Regardless of the industry, all start-ups are going to require some amount of capital to get their project up and running. Traditionally, entrepreneurs have sought financial assistance from high street banks, though over recent years, the banking sector has become ever more reluctant to part with their cash and back small companies just starting out.
Why exactly has this unwillingness to invest in start-ups come about? And if you’re a small business owner with a vision for success but without the resources to achieve it, what other options are open to you? This informative blog should shine a light on these troublesome questions for the little guy looking to take their first steps into the world of business.
Common reasons for funding rejection
There are any number of reasons why a bank might refuse to provide you with the funding necessary to get your idea off the ground, and they’re becoming ever more creative in their reasoning when it comes to sitting down and talking it out with a disappointed applicant.

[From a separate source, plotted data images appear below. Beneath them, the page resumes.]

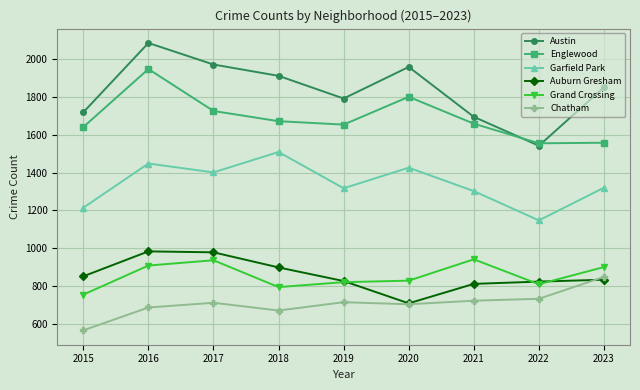

At which category does Englewood reach its first local peak?

2016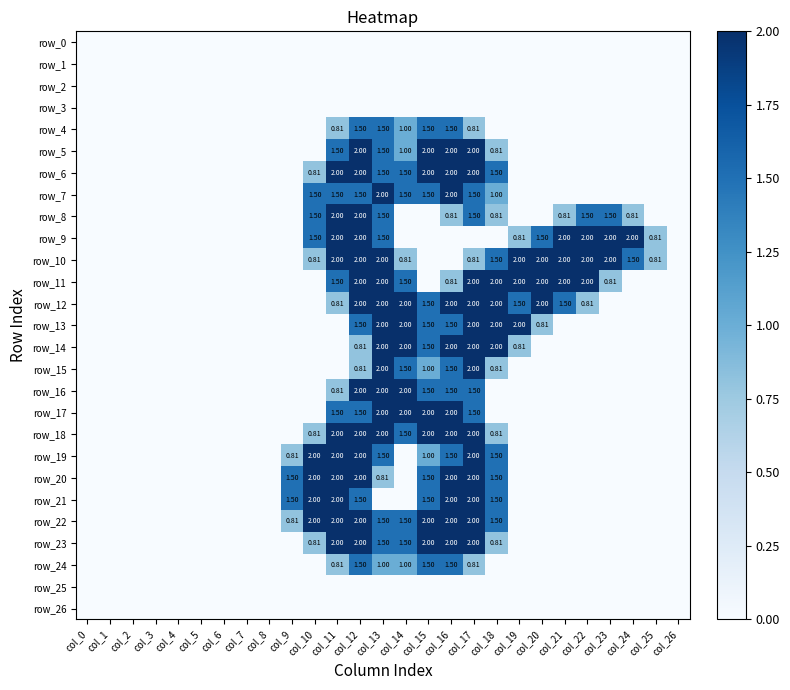

Reading right to left, transcribe all the data shown in this chart.

row_0: col_26=0.0	col_25=0.0	col_24=0.0	col_23=0.0	col_22=0.0	col_21=0.0	col_20=0.0	col_19=0.0	col_18=0.0	col_17=0.0	col_16=0.0	col_15=0.0	col_14=0.0	col_13=0.0	col_12=0.0	col_11=0.0	col_10=0.0	col_9=0.0	col_8=0.0	col_7=0.0	col_6=0.0	col_5=0.0	col_4=0.0	col_3=0.0	col_2=0.0	col_1=0.0	col_0=0.0
row_1: col_26=0.0	col_25=0.0	col_24=0.0	col_23=0.0	col_22=0.0	col_21=0.0	col_20=0.0	col_19=0.0	col_18=0.0	col_17=0.0	col_16=0.0	col_15=0.0	col_14=0.0	col_13=0.0	col_12=0.0	col_11=0.0	col_10=0.0	col_9=0.0	col_8=0.0	col_7=0.0	col_6=0.0	col_5=0.0	col_4=0.0	col_3=0.0	col_2=0.0	col_1=0.0	col_0=0.0
row_2: col_26=0.0	col_25=0.0	col_24=0.0	col_23=0.0	col_22=0.0	col_21=0.0	col_20=0.0	col_19=0.0	col_18=0.0	col_17=0.0	col_16=0.0	col_15=0.0	col_14=0.0	col_13=0.0	col_12=0.0	col_11=0.0	col_10=0.0	col_9=0.0	col_8=0.0	col_7=0.0	col_6=0.0	col_5=0.0	col_4=0.0	col_3=0.0	col_2=0.0	col_1=0.0	col_0=0.0
row_3: col_26=0.0	col_25=0.0	col_24=0.0	col_23=0.0	col_22=0.0	col_21=0.0	col_20=0.0	col_19=0.0	col_18=0.0	col_17=0.0	col_16=0.0	col_15=0.0	col_14=0.0	col_13=0.0	col_12=0.0	col_11=0.0	col_10=0.0	col_9=0.0	col_8=0.0	col_7=0.0	col_6=0.0	col_5=0.0	col_4=0.0	col_3=0.0	col_2=0.0	col_1=0.0	col_0=0.0
row_4: col_26=0.0	col_25=0.0	col_24=0.0	col_23=0.0	col_22=0.0	col_21=0.0	col_20=0.0	col_19=0.0	col_18=0.0	col_17=0.8	col_16=1.5	col_15=1.5	col_14=1.0	col_13=1.5	col_12=1.5	col_11=0.8	col_10=0.0	col_9=0.0	col_8=0.0	col_7=0.0	col_6=0.0	col_5=0.0	col_4=0.0	col_3=0.0	col_2=0.0	col_1=0.0	col_0=0.0
row_5: col_26=0.0	col_25=0.0	col_24=0.0	col_23=0.0	col_22=0.0	col_21=0.0	col_20=0.0	col_19=0.0	col_18=0.8	col_17=2.0	col_16=2.0	col_15=2.0	col_14=1.0	col_13=1.5	col_12=2.0	col_11=1.5	col_10=0.0	col_9=0.0	col_8=0.0	col_7=0.0	col_6=0.0	col_5=0.0	col_4=0.0	col_3=0.0	col_2=0.0	col_1=0.0	col_0=0.0
row_6: col_26=0.0	col_25=0.0	col_24=0.0	col_23=0.0	col_22=0.0	col_21=0.0	col_20=0.0	col_19=0.0	col_18=1.5	col_17=2.0	col_16=2.0	col_15=2.0	col_14=1.5	col_13=1.5	col_12=2.0	col_11=2.0	col_10=0.8	col_9=0.0	col_8=0.0	col_7=0.0	col_6=0.0	col_5=0.0	col_4=0.0	col_3=0.0	col_2=0.0	col_1=0.0	col_0=0.0
row_7: col_26=0.0	col_25=0.0	col_24=0.0	col_23=0.0	col_22=0.0	col_21=0.0	col_20=0.0	col_19=0.0	col_18=1.0	col_17=1.5	col_16=2.0	col_15=1.5	col_14=1.5	col_13=2.0	col_12=1.5	col_11=1.5	col_10=1.5	col_9=0.0	col_8=0.0	col_7=0.0	col_6=0.0	col_5=0.0	col_4=0.0	col_3=0.0	col_2=0.0	col_1=0.0	col_0=0.0
row_8: col_26=0.0	col_25=0.0	col_24=0.8	col_23=1.5	col_22=1.5	col_21=0.8	col_20=0.0	col_19=0.0	col_18=0.8	col_17=1.5	col_16=0.8	col_15=0.0	col_14=0.0	col_13=1.5	col_12=2.0	col_11=2.0	col_10=1.5	col_9=0.0	col_8=0.0	col_7=0.0	col_6=0.0	col_5=0.0	col_4=0.0	col_3=0.0	col_2=0.0	col_1=0.0	col_0=0.0
row_9: col_26=0.0	col_25=0.8	col_24=2.0	col_23=2.0	col_22=2.0	col_21=2.0	col_20=1.5	col_19=0.8	col_18=0.0	col_17=0.0	col_16=0.0	col_15=0.0	col_14=0.0	col_13=1.5	col_12=2.0	col_11=2.0	col_10=1.5	col_9=0.0	col_8=0.0	col_7=0.0	col_6=0.0	col_5=0.0	col_4=0.0	col_3=0.0	col_2=0.0	col_1=0.0	col_0=0.0
row_10: col_26=0.0	col_25=0.8	col_24=1.5	col_23=2.0	col_22=2.0	col_21=2.0	col_20=2.0	col_19=2.0	col_18=1.5	col_17=0.8	col_16=0.0	col_15=0.0	col_14=0.8	col_13=2.0	col_12=2.0	col_11=2.0	col_10=0.8	col_9=0.0	col_8=0.0	col_7=0.0	col_6=0.0	col_5=0.0	col_4=0.0	col_3=0.0	col_2=0.0	col_1=0.0	col_0=0.0
row_11: col_26=0.0	col_25=0.0	col_24=0.0	col_23=0.8	col_22=2.0	col_21=2.0	col_20=2.0	col_19=2.0	col_18=2.0	col_17=2.0	col_16=0.8	col_15=0.0	col_14=1.5	col_13=2.0	col_12=2.0	col_11=1.5	col_10=0.0	col_9=0.0	col_8=0.0	col_7=0.0	col_6=0.0	col_5=0.0	col_4=0.0	col_3=0.0	col_2=0.0	col_1=0.0	col_0=0.0
row_12: col_26=0.0	col_25=0.0	col_24=0.0	col_23=0.0	col_22=0.8	col_21=1.5	col_20=2.0	col_19=1.5	col_18=2.0	col_17=2.0	col_16=2.0	col_15=1.5	col_14=2.0	col_13=2.0	col_12=2.0	col_11=0.8	col_10=0.0	col_9=0.0	col_8=0.0	col_7=0.0	col_6=0.0	col_5=0.0	col_4=0.0	col_3=0.0	col_2=0.0	col_1=0.0	col_0=0.0
row_13: col_26=0.0	col_25=0.0	col_24=0.0	col_23=0.0	col_22=0.0	col_21=0.0	col_20=0.8	col_19=2.0	col_18=2.0	col_17=2.0	col_16=1.5	col_15=1.5	col_14=2.0	col_13=2.0	col_12=1.5	col_11=0.0	col_10=0.0	col_9=0.0	col_8=0.0	col_7=0.0	col_6=0.0	col_5=0.0	col_4=0.0	col_3=0.0	col_2=0.0	col_1=0.0	col_0=0.0
row_14: col_26=0.0	col_25=0.0	col_24=0.0	col_23=0.0	col_22=0.0	col_21=0.0	col_20=0.0	col_19=0.8	col_18=2.0	col_17=2.0	col_16=2.0	col_15=1.5	col_14=2.0	col_13=2.0	col_12=0.8	col_11=0.0	col_10=0.0	col_9=0.0	col_8=0.0	col_7=0.0	col_6=0.0	col_5=0.0	col_4=0.0	col_3=0.0	col_2=0.0	col_1=0.0	col_0=0.0
row_15: col_26=0.0	col_25=0.0	col_24=0.0	col_23=0.0	col_22=0.0	col_21=0.0	col_20=0.0	col_19=0.0	col_18=0.8	col_17=2.0	col_16=1.5	col_15=1.0	col_14=1.5	col_13=2.0	col_12=0.8	col_11=0.0	col_10=0.0	col_9=0.0	col_8=0.0	col_7=0.0	col_6=0.0	col_5=0.0	col_4=0.0	col_3=0.0	col_2=0.0	col_1=0.0	col_0=0.0
row_16: col_26=0.0	col_25=0.0	col_24=0.0	col_23=0.0	col_22=0.0	col_21=0.0	col_20=0.0	col_19=0.0	col_18=0.0	col_17=1.5	col_16=1.5	col_15=1.5	col_14=2.0	col_13=2.0	col_12=2.0	col_11=0.8	col_10=0.0	col_9=0.0	col_8=0.0	col_7=0.0	col_6=0.0	col_5=0.0	col_4=0.0	col_3=0.0	col_2=0.0	col_1=0.0	col_0=0.0
row_17: col_26=0.0	col_25=0.0	col_24=0.0	col_23=0.0	col_22=0.0	col_21=0.0	col_20=0.0	col_19=0.0	col_18=0.0	col_17=1.5	col_16=2.0	col_15=2.0	col_14=2.0	col_13=2.0	col_12=1.5	col_11=1.5	col_10=0.0	col_9=0.0	col_8=0.0	col_7=0.0	col_6=0.0	col_5=0.0	col_4=0.0	col_3=0.0	col_2=0.0	col_1=0.0	col_0=0.0
row_18: col_26=0.0	col_25=0.0	col_24=0.0	col_23=0.0	col_22=0.0	col_21=0.0	col_20=0.0	col_19=0.0	col_18=0.8	col_17=2.0	col_16=2.0	col_15=2.0	col_14=1.5	col_13=2.0	col_12=2.0	col_11=2.0	col_10=0.8	col_9=0.0	col_8=0.0	col_7=0.0	col_6=0.0	col_5=0.0	col_4=0.0	col_3=0.0	col_2=0.0	col_1=0.0	col_0=0.0
row_19: col_26=0.0	col_25=0.0	col_24=0.0	col_23=0.0	col_22=0.0	col_21=0.0	col_20=0.0	col_19=0.0	col_18=1.5	col_17=2.0	col_16=1.5	col_15=1.0	col_14=0.0	col_13=1.5	col_12=2.0	col_11=2.0	col_10=2.0	col_9=0.8	col_8=0.0	col_7=0.0	col_6=0.0	col_5=0.0	col_4=0.0	col_3=0.0	col_2=0.0	col_1=0.0	col_0=0.0
row_20: col_26=0.0	col_25=0.0	col_24=0.0	col_23=0.0	col_22=0.0	col_21=0.0	col_20=0.0	col_19=0.0	col_18=1.5	col_17=2.0	col_16=2.0	col_15=1.5	col_14=0.0	col_13=0.8	col_12=2.0	col_11=2.0	col_10=2.0	col_9=1.5	col_8=0.0	col_7=0.0	col_6=0.0	col_5=0.0	col_4=0.0	col_3=0.0	col_2=0.0	col_1=0.0	col_0=0.0
row_21: col_26=0.0	col_25=0.0	col_24=0.0	col_23=0.0	col_22=0.0	col_21=0.0	col_20=0.0	col_19=0.0	col_18=1.5	col_17=2.0	col_16=2.0	col_15=1.5	col_14=0.0	col_13=0.0	col_12=1.5	col_11=2.0	col_10=2.0	col_9=1.5	col_8=0.0	col_7=0.0	col_6=0.0	col_5=0.0	col_4=0.0	col_3=0.0	col_2=0.0	col_1=0.0	col_0=0.0
row_22: col_26=0.0	col_25=0.0	col_24=0.0	col_23=0.0	col_22=0.0	col_21=0.0	col_20=0.0	col_19=0.0	col_18=1.5	col_17=2.0	col_16=2.0	col_15=2.0	col_14=1.5	col_13=1.5	col_12=2.0	col_11=2.0	col_10=2.0	col_9=0.8	col_8=0.0	col_7=0.0	col_6=0.0	col_5=0.0	col_4=0.0	col_3=0.0	col_2=0.0	col_1=0.0	col_0=0.0
row_23: col_26=0.0	col_25=0.0	col_24=0.0	col_23=0.0	col_22=0.0	col_21=0.0	col_20=0.0	col_19=0.0	col_18=0.8	col_17=2.0	col_16=2.0	col_15=2.0	col_14=1.5	col_13=1.5	col_12=2.0	col_11=2.0	col_10=0.8	col_9=0.0	col_8=0.0	col_7=0.0	col_6=0.0	col_5=0.0	col_4=0.0	col_3=0.0	col_2=0.0	col_1=0.0	col_0=0.0
row_24: col_26=0.0	col_25=0.0	col_24=0.0	col_23=0.0	col_22=0.0	col_21=0.0	col_20=0.0	col_19=0.0	col_18=0.0	col_17=0.8	col_16=1.5	col_15=1.5	col_14=1.0	col_13=1.0	col_12=1.5	col_11=0.8	col_10=0.0	col_9=0.0	col_8=0.0	col_7=0.0	col_6=0.0	col_5=0.0	col_4=0.0	col_3=0.0	col_2=0.0	col_1=0.0	col_0=0.0
row_25: col_26=0.0	col_25=0.0	col_24=0.0	col_23=0.0	col_22=0.0	col_21=0.0	col_20=0.0	col_19=0.0	col_18=0.0	col_17=0.0	col_16=0.0	col_15=0.0	col_14=0.0	col_13=0.0	col_12=0.0	col_11=0.0	col_10=0.0	col_9=0.0	col_8=0.0	col_7=0.0	col_6=0.0	col_5=0.0	col_4=0.0	col_3=0.0	col_2=0.0	col_1=0.0	col_0=0.0
row_26: col_26=0.0	col_25=0.0	col_24=0.0	col_23=0.0	col_22=0.0	col_21=0.0	col_20=0.0	col_19=0.0	col_18=0.0	col_17=0.0	col_16=0.0	col_15=0.0	col_14=0.0	col_13=0.0	col_12=0.0	col_11=0.0	col_10=0.0	col_9=0.0	col_8=0.0	col_7=0.0	col_6=0.0	col_5=0.0	col_4=0.0	col_3=0.0	col_2=0.0	col_1=0.0	col_0=0.0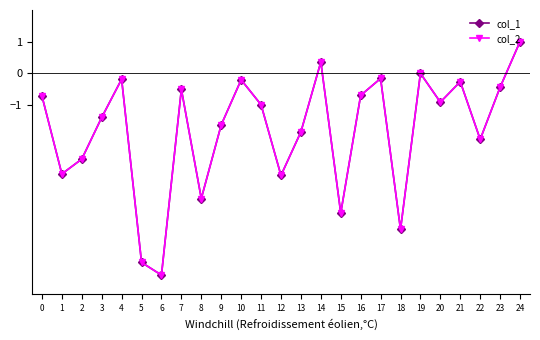

In col_1, how many points are lower than both neighbors (excluding endpoints)?

8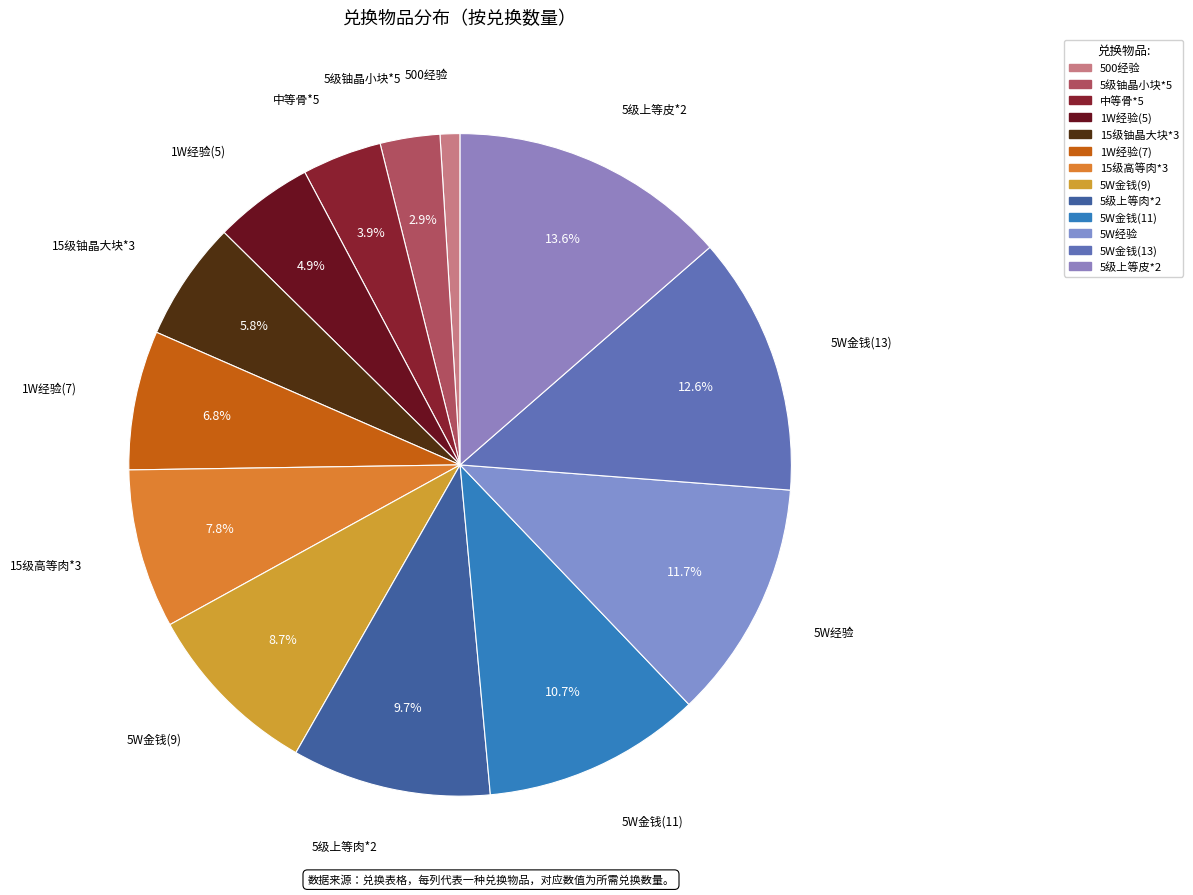

To the nearest percent, what percentage of the pie is 5W金钱(13)?

13%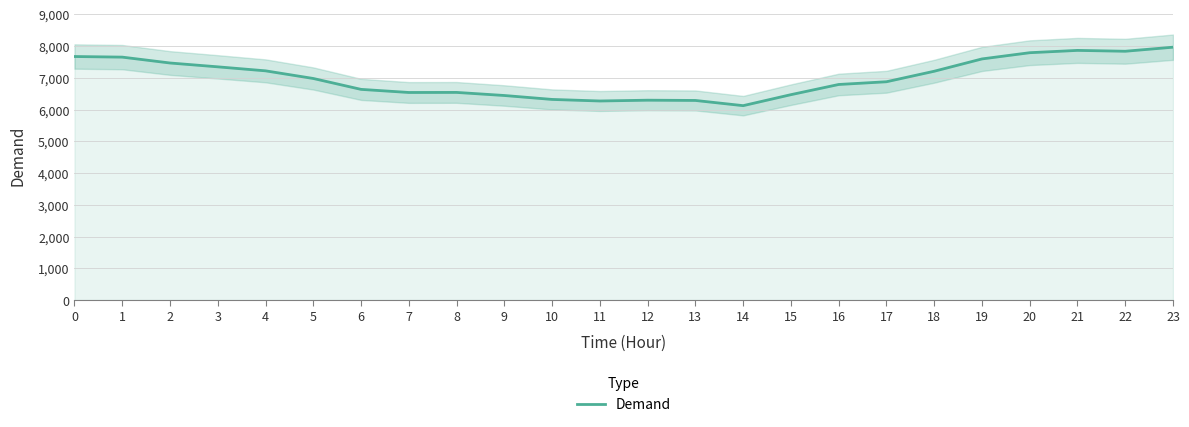

The value at 6 is 4557. True or false?

False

However, the factors will contribute to their decision most commonly fall into the following categories:
- Too much risk. Banks generally look for the four Cs when assessing whether to approve a business loan: capital, collateral, capacity and character. A new business is unlikely to be able to provide much in the way of assets or historical evidence to prove their worthiness, so the most common reason for rejection is simply a fear that the money will never come back.
- Lack of preparation. In order to stand any chance of locking down a business loan, it’s vital that you approach your application well-versed in the merits of your own vision and confident in challenges you will inevitably face. Nothing says a safe investment like an airtight business plan, and failing to produce one is a sure-fire road to rejection.
- Volatile market. If there’s one thing the banking industry loves, it’s a safe bet. If you’re planning to enter a market in flux or one that could feasibly be disrupted in the near future, either by technological developments, international politics or another reason entirely, it’s likely the funding won’t materialise.
- Unwilling to invest. A bank may often ask applicants to match the funding they provide with collateral of their own. This can take the form of an up-front investment, although such a scenario is unlikely if you’re looking to them for funding in the first place, so staking any assets you have may be required. A reluctance to do so will not engender confidence.
Alternative sources of funding
If you’re running into a brick wall when going down the standard avenues of financing, there are plenty of alternatives you can try out. These include:
- P2P lending. Rather than going to a formal institution such as a bank, you can reach out to private investors via a peer-to-peer platform, who might be more open to the idea of lending you the required capital in exchange for a negotiated interest rate.
- Similar to P2P lending in that it utilises an online platform to locate investors from unlikely places, crowdfunding ranges from friends and family to fans or individuals with like-minded interests, and can generate significant sums from a multitude of smaller sources.
- Invoice financing. Much of business depends on waiting for invoices to be paid, which can often be subject to lengthy delays. If you need capital immediately to take the next step, you can sell the value of your outstanding invoices to a financier, who will front you the money in exchange for a small percentage of the total amount.